I race against cars with dual-clutch automated transmissions and sequential, clutchless manual boxes. Every once in awhile I get to race against someone with a bona fide planetary-gear, hydraulic-torque-converter box as well. All of these cars are just as fast as mine. Often they are faster. But the degree of required mastery is lower. The stopwatch doesn’t have any opinion about this; it just sees that my competition isn’t taking as long to shift.
If I bought a car with a dual-clutch or sequential box, I would absolutely go faster. I just wouldn’t enjoy myself as much. If I earned a living as a race driver, I’d make the switch. Since I’m only racing for my own amusement, I’ll keep doing what I’m doing.

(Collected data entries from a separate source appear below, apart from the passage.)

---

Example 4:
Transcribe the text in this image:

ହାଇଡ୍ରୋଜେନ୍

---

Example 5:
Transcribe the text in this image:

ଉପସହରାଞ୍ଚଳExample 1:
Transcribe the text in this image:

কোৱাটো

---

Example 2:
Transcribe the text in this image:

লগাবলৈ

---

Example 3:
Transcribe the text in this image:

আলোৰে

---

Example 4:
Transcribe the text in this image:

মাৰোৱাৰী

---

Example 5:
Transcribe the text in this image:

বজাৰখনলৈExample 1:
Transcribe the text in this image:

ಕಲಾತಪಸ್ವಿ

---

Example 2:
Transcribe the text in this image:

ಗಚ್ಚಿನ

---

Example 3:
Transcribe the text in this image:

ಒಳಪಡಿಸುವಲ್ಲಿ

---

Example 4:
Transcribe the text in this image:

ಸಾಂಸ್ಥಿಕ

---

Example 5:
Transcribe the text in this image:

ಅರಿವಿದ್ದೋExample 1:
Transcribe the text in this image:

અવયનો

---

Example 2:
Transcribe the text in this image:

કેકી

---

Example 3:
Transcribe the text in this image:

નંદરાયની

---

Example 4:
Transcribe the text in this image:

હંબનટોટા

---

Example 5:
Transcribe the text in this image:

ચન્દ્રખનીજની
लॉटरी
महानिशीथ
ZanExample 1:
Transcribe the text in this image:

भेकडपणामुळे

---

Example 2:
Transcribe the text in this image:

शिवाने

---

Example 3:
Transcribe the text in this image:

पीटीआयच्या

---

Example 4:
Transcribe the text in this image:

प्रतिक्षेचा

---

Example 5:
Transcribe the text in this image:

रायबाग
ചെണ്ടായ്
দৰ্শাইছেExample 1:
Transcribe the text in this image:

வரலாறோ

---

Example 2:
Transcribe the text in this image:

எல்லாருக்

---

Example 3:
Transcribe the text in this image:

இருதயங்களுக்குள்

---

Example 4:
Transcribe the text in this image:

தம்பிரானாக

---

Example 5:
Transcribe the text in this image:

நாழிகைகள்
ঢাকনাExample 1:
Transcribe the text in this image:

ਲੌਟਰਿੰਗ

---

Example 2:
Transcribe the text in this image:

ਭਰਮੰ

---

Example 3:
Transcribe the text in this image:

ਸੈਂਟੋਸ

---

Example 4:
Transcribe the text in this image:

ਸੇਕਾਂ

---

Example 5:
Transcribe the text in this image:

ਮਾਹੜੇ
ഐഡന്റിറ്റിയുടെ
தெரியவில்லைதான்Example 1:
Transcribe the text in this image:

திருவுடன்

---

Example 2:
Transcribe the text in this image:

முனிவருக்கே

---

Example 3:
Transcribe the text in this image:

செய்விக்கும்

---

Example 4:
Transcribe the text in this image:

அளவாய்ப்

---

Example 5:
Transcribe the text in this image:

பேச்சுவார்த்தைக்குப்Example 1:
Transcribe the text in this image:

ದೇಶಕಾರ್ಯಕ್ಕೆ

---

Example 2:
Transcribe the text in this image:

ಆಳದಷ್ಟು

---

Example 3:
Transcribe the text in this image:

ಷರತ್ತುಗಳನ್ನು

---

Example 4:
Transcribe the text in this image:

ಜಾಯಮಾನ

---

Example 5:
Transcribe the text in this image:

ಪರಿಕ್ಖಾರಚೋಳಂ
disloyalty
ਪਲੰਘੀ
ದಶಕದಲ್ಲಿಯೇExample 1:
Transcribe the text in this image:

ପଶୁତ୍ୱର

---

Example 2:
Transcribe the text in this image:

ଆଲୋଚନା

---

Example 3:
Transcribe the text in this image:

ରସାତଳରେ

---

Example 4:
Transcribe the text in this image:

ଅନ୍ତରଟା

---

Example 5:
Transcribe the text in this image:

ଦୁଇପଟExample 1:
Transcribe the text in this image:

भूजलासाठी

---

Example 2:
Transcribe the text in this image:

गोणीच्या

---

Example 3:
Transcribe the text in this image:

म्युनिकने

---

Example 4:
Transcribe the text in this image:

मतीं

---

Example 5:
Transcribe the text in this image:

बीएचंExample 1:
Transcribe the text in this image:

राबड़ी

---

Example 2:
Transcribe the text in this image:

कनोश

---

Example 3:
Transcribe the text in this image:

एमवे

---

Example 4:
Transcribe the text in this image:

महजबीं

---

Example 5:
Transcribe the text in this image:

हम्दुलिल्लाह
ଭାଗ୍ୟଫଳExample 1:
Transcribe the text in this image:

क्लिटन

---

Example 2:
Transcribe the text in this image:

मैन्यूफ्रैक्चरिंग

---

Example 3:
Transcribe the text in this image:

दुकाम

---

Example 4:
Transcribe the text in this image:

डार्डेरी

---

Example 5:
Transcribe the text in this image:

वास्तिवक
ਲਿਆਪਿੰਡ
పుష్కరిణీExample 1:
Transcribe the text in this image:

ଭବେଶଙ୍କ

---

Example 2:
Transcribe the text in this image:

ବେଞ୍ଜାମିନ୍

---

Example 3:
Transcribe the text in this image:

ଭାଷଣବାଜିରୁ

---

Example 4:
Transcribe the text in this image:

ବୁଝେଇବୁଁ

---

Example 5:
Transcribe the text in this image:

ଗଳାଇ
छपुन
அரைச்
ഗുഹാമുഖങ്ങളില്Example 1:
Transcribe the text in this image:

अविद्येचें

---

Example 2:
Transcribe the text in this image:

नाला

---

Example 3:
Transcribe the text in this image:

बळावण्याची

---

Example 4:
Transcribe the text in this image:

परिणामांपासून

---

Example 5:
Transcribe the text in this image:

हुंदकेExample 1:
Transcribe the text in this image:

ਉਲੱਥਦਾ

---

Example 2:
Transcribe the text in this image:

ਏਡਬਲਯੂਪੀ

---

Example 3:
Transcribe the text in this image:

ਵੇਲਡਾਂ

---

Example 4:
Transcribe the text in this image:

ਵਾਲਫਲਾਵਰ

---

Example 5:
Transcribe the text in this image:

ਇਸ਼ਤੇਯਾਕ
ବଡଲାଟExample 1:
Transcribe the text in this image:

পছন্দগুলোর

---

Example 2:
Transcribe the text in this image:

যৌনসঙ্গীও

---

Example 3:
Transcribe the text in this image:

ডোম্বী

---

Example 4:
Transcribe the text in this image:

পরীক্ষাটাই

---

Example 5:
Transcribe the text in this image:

As some of my readers may recall, I happen to own two ninth-generation six-speed V-6 Accord coupes. I drive the other one on the street. There’s no stopwatch on the street, so there’s no speed penalty for having a clutch pedal. On the other hand, it can be less than fulfilling to sit in rush-hour traffic and do the three-pedal-shuffle a half-hour at a time. I understand why someone would buy an automatic for commuting duties. In fact, after a few years of riding a 1975 Honda CB550 to work, I understand why Honda now makes motorcycles with dual-clutch automated gearboxes. Operating the cable clutch on a ragged-out 40-year-old bike in traffic is like having one of those hand exercisers in your office—except you can’t quit just because you’re tired of squeezing it.
Truth be told, I don’t mind the hassle of driving a stick-shift in traffic all that much. Certainly not enough to make a different choice. I continue to enjoy the minor but highly satisfying mastery of manual operation. I like heel-and-toeing to a stop. I like being in the right gear as I exit a rural corner or freeway ramp. The caveman in the back of my brain is charmed by this.

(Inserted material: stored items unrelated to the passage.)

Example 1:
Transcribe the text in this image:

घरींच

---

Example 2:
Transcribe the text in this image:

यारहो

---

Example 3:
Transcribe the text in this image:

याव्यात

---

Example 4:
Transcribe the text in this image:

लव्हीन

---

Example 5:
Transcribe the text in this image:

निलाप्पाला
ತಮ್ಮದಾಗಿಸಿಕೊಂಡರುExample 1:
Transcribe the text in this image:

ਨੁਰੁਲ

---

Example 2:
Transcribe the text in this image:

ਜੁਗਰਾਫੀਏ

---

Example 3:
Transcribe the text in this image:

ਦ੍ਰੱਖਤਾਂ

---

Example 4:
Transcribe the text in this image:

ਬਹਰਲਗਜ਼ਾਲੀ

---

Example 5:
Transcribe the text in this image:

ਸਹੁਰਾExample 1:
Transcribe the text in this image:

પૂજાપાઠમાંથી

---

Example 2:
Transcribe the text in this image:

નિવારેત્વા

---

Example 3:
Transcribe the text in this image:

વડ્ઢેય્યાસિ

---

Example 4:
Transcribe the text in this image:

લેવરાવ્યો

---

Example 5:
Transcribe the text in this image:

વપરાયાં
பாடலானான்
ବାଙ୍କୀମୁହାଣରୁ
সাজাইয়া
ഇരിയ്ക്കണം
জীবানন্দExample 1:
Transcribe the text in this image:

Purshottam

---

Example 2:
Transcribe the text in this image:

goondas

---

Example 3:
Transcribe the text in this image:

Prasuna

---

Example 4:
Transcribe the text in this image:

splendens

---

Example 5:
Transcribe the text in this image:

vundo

There are more levels to this mastery thing. The 1990 VW Fox I drove in my youth had just 81 horsepower, about 10 of which seemed to go away when the A/C was on. You simply couldn’t make a pass on a country road in top gear with the compressor churning; the 50–70 time was measured in decades, not seconds. So I became very practiced at switching off the A/C and dropping from fourth gear to third in a single fluid motion. At the time I liked to complain about this, but in truth I enjoyed that tiny bit of meaningless mastery. When I sold the Fox, right before its seventh birthday, the lettering had worn off the A/C button. Funny, in retrospect.
I suppose the most satisfying machine to operate would be something like a World War II fighter plane, or maybe an SR-71 Blackbird. Something where you need perfect “touch” on the controls, but you also need to manipulate dozens of controls in precise fashion on a frequent basis. No doubt that’s part of the charm associated with pre-war and brass-era automobiles. It takes a certain amount of mastery just to roll down the street. The Model T squashed that joy with its farmer-friendly operation—but compared to something like a Honda CR-V, driving a Model T is like threading a needle while doing a backflip.

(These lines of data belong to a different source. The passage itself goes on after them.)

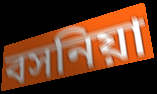
বসনিয়াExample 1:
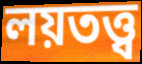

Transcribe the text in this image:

লয়তত্ত্ব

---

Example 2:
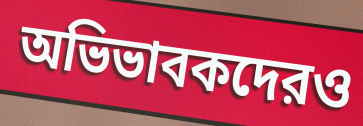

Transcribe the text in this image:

অভিভাবকদেরও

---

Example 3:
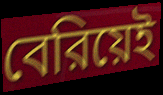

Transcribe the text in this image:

বেরিয়েই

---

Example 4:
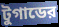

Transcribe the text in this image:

টুগাডের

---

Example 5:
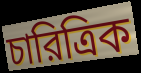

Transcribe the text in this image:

চারিত্রিক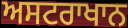
ਅਸਟਰਾਖਾਨ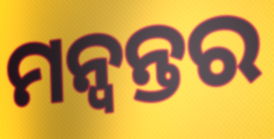
ମନ୍ବନ୍ତରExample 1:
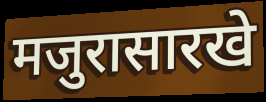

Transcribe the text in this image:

मजुरासारखे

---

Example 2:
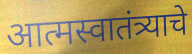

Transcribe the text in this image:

आत्मस्वातंत्र्याचे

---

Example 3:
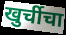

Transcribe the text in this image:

खुर्चीचा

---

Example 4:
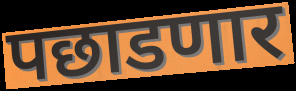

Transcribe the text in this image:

पछाडणार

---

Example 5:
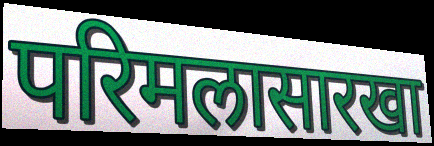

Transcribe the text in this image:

परिमलासारखा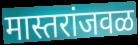
मास्तरांजवळ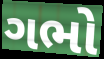
ગભો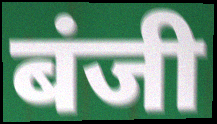
बंजी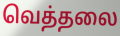
வெத்தலைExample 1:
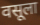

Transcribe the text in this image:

वसूला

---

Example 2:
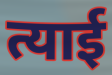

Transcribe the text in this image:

त्याई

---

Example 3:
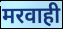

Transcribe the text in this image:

मरवाही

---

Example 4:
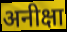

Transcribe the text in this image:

अनीक्षा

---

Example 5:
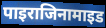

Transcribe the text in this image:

पाइराजिनामाइडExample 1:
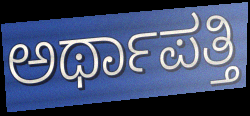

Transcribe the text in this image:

ಅರ್ಥಾಪತ್ತಿ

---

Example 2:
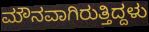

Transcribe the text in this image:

ಮೌನವಾಗಿರುತ್ತಿದ್ದಳು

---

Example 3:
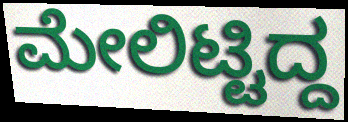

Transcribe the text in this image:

ಮೇಲಿಟ್ಟಿದ್ದ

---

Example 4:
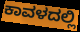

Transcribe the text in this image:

ಕಾವಳದಲ್ಲಿ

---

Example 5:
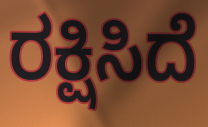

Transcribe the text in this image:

ರಕ್ಷಿಸಿದೆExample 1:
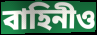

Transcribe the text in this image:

বাহিনীও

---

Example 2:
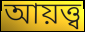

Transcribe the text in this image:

আয়ত্ত্ব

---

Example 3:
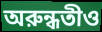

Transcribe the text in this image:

অরুন্ধতীও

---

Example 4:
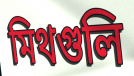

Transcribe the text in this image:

মিথগুলি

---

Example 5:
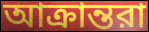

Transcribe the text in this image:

আক্রান্তরা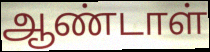
ஆண்டாள்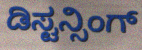
ಡಿಸ್ಟನ್ಸಿಂಗ್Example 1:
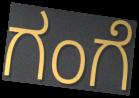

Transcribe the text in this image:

ಗಂಗೆ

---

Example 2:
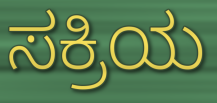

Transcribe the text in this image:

ಸಕ್ರಿಯ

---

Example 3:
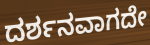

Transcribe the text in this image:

ದರ್ಶನವಾಗದೇ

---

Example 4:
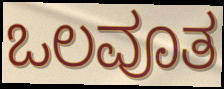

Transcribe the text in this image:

ಒಲವೂತ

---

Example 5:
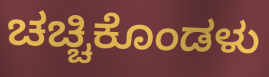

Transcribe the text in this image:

ಚಚ್ಚಿಕೊಂಡಳು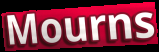
Mourns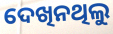
ଦେଖିନଥିଲୁ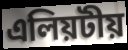
এলিয়টীয়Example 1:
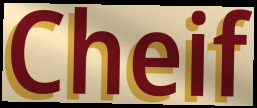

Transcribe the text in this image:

Cheif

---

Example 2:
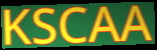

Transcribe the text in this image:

KSCAA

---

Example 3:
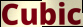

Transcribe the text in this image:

Cubic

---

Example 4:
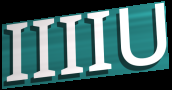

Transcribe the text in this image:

IIIIU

If I spent this winter running and eating right, I might give Larry more of a run for his money this upcoming summer. Instead, I’ve been at the skatepark working on various jump tricks. This is what’s known as planning to fail, I suppose. I’ll tell my boss that I’ve been honoring my inner caveman, that prehistoric human who delights in a deft physical feat performed in late middle age. Under no circumstances will we discuss another feature of the earliest humans—namely, that they often earned their meals not through feats of mastery but by simply running prey animals like deer into the ground. Evolution optimized us for that, as well, by incentivizing endurance exercise with the so-called “runner’s high.” Disclosing this to Larry would seriously undermine my argument for the inherent superiority of style over fitness—but I’m not going to say anything, and I know I can rely on you not to snitch me out, right?